*Stored items:*
◇ ◇ ◇ ◇

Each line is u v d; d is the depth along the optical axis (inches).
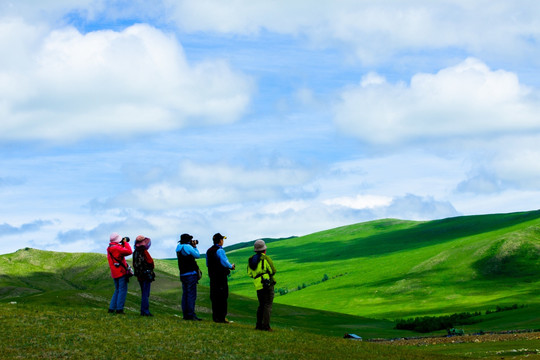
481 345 1461.6
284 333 936.3
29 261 6535.4
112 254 949.2
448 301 6028.5
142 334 795.4
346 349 853.8
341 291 7667.3
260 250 959.0
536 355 1032.8
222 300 979.9
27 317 856.9
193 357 695.1
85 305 2110.0
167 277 4926.2
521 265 6791.3
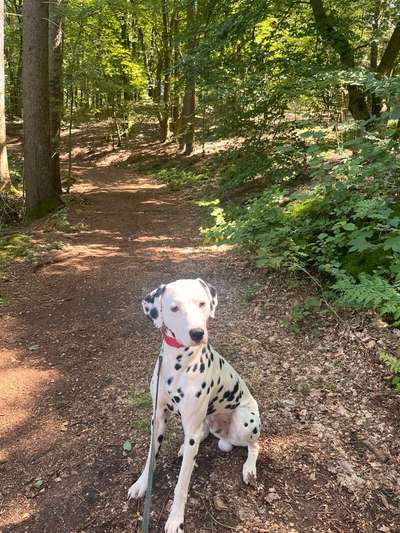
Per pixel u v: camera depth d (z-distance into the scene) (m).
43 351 2.33
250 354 2.03
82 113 7.02
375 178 2.57
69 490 1.43
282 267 2.65
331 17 4.23
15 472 1.54
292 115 4.91
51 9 5.23
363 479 1.37
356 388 1.75
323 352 1.98
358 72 3.08
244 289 2.66
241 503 1.30
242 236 2.72
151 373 1.99
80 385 1.99
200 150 8.95
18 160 7.84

◇ ◇ ◇ ◇

*THE TASK:*
In the answer, give only the lines from the top of the data above through the line with "167 277 4926.2", reproduced exactly; no picture may appear.

*SOLUTION TO THE EXERCISE:*
Each line is u v d; d is the depth along the optical axis (inches).
481 345 1461.6
284 333 936.3
29 261 6535.4
112 254 949.2
448 301 6028.5
142 334 795.4
346 349 853.8
341 291 7667.3
260 250 959.0
536 355 1032.8
222 300 979.9
27 317 856.9
193 357 695.1
85 305 2110.0
167 277 4926.2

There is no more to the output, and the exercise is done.